> [EXERCISE MATERIALS]:
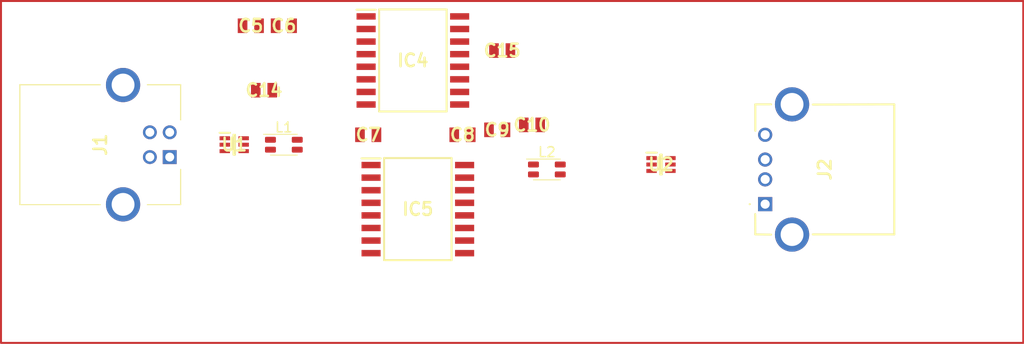
<source format=kicad_pcb>
(kicad_pcb
	(version 20241229)
	(generator "pcbnew")
	(generator_version "9.0")
	(general
		(thickness 1.6)
		(legacy_teardrops no)
	)
	(paper "A4")
	(layers
		(0 "F.Cu" signal)
		(2 "B.Cu" signal)
		(9 "F.Adhes" user "F.Adhesive")
		(11 "B.Adhes" user "B.Adhesive")
		(13 "F.Paste" user)
		(15 "B.Paste" user)
		(5 "F.SilkS" user "F.Silkscreen")
		(7 "B.SilkS" user "B.Silkscreen")
		(1 "F.Mask" user)
		(3 "B.Mask" user)
		(17 "Dwgs.User" user "User.Drawings")
		(19 "Cmts.User" user "User.Comments")
		(21 "Eco1.User" user "User.Eco1")
		(23 "Eco2.User" user "User.Eco2")
		(25 "Edge.Cuts" user)
		(27 "Margin" user)
		(31 "F.CrtYd" user "F.Courtyard")
		(29 "B.CrtYd" user "B.Courtyard")
		(35 "F.Fab" user)
		(33 "B.Fab" user)
		(39 "User.1" user)
		(41 "User.2" user)
		(43 "User.3" user)
		(45 "User.4" user)
	)
	(setup
		(pad_to_mask_clearance 0)
		(allow_soldermask_bridges_in_footprints no)
		(tenting front back)
		(pcbplotparams
			(layerselection 0x00000000_00000000_55555555_5755f5ff)
			(plot_on_all_layers_selection 0x00000000_00000000_00000000_00000000)
			(disableapertmacros no)
			(usegerberextensions no)
			(usegerberattributes yes)
			(usegerberadvancedattributes yes)
			(creategerberjobfile yes)
			(dashed_line_dash_ratio 12.000000)
			(dashed_line_gap_ratio 3.000000)
			(svgprecision 4)
			(plotframeref no)
			(mode 1)
			(useauxorigin no)
			(hpglpennumber 1)
			(hpglpenspeed 20)
			(hpglpendiameter 15.000000)
			(pdf_front_fp_property_popups yes)
			(pdf_back_fp_property_popups yes)
			(pdf_metadata yes)
			(pdf_single_document no)
			(dxfpolygonmode yes)
			(dxfimperialunits yes)
			(dxfusepcbnewfont yes)
			(psnegative no)
			(psa4output no)
			(plot_black_and_white yes)
			(plotinvisibletext no)
			(sketchpadsonfab no)
			(plotpadnumbers no)
			(hidednponfab no)
			(sketchdnponfab yes)
			(crossoutdnponfab yes)
			(subtractmaskfromsilk no)
			(outputformat 1)
			(mirror no)
			(drillshape 1)
			(scaleselection 1)
			(outputdirectory "")
		)
	)
	(net 0 "")
	(net 1 "+5V")
	(net 2 "Net-(IC4-RCSEL)")
	(net 3 "GND")
	(net 4 "VDD")
	(net 5 "Net-(IC4-NC_2)")
	(net 6 "Net-(IC5-SPU)")
	(net 7 "Net-(IC5-DD-)")
	(net 8 "unconnected-(IC4-RCIN-Pad4)")
	(net 9 "Net-(IC5-UD-)")
	(net 10 "unconnected-(IC4-NC_1-Pad3)")
	(net 11 "unconnected-(IC4-NC_3-Pad12)")
	(net 12 "Net-(IC5-PIN)")
	(net 13 "Net-(IC5-SPD)")
	(net 14 "Net-(IC5-DD+)")
	(net 15 "Net-(IC5-UD+)")
	(net 16 "Net-(J1-Pad2)")
	(net 17 "Net-(J1-Pad3)")
	(net 18 "Net-(J2-Pad3)")
	(net 19 "Net-(J2-Pad2)")
	(net 20 "unconnected-(IC4-RCOUT-Pad5)")
	(net 21 "unconnected-(IC4-NC_4-Pad14)")
	(net 22 "Net-(L1-Pad4)")
	(net 23 "Net-(L1-Pad1)")
	(net 24 "Net-(L2-Pad3)")
	(net 25 "Net-(L2-Pad2)")
	(footprint "SamacSys_Parts:CAPC2012X145N" (layer "F.Cu") (at 82.5 30))
	(footprint "SamacSys_Parts:CAPC2012X145N" (layer "F.Cu") (at 60.5 27.5))
	(footprint "SamacSys_Parts:875200010BLF" (layer "F.Cu") (at 108.995 45.5 90))
	(footprint "SamacSys_Parts:CAPC2012X145N" (layer "F.Cu") (at 85.5 37.5))
	(footprint "SamacSys_Parts:SOIC127P1032X265-16N" (layer "F.Cu") (at 73.5 31))
	(footprint "SamacSys_Parts:SOT65P210X110-6N" (layer "F.Cu") (at 98.5 41.5))
	(footprint "SamacSys_Parts:CAPC2012X145N" (layer "F.Cu") (at 78.5 38.5))
	(footprint "SamacSys_Parts:SOT65P210X110-6N" (layer "F.Cu") (at 55.5 39.5))
	(footprint "SamacSys_Parts:CAPC2012X145N" (layer "F.Cu") (at 82 38))
	(footprint "SamacSys_Parts:CAPC2012X145N" (layer "F.Cu") (at 58.5 34))
	(footprint "SamacSys_Parts:SOIC127P1032X265-16N" (layer "F.Cu") (at 74 46))
	(footprint "Inductor_SMD:L_CommonMode_Wurth_WE-CNSW-1206" (layer "F.Cu") (at 87 42))
	(footprint "Inductor_SMD:L_CommonMode_Wurth_WE-CNSW-1206" (layer "F.Cu") (at 60.5 39.5))
	(footprint "SamacSys_Parts:CAPC2012X145N" (layer "F.Cu") (at 57.17 27.5))
	(footprint "SamacSys_Parts:CAPC2012X145N" (layer "F.Cu") (at 69 38.5))
	(footprint "SamacSys_Parts:USBBSFBTHR" (layer "F.Cu") (at 49 40.75 -90))
	(gr_rect
		(start 32 25)
		(end 135 59.5)
		(stroke
			(width 0.2)
			(type default)
		)
		(fill no)
		(layer "F.Cu")
		(uuid "438247dd-1eb0-4bb5-ab31-dfca9b14c2e0")
	)
	(embedded_fonts no)
)

</source>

> [ASSIGNMENT]:
For the string "CNSW", show each line of the listing where it appears.

> [ANSWER]:
	(footprint "Inductor_SMD:L_CommonMode_Wurth_WE-CNSW-1206" (layer "F.Cu") (at 87 42))
	(footprint "Inductor_SMD:L_CommonMode_Wurth_WE-CNSW-1206" (layer "F.Cu") (at 60.5 39.5))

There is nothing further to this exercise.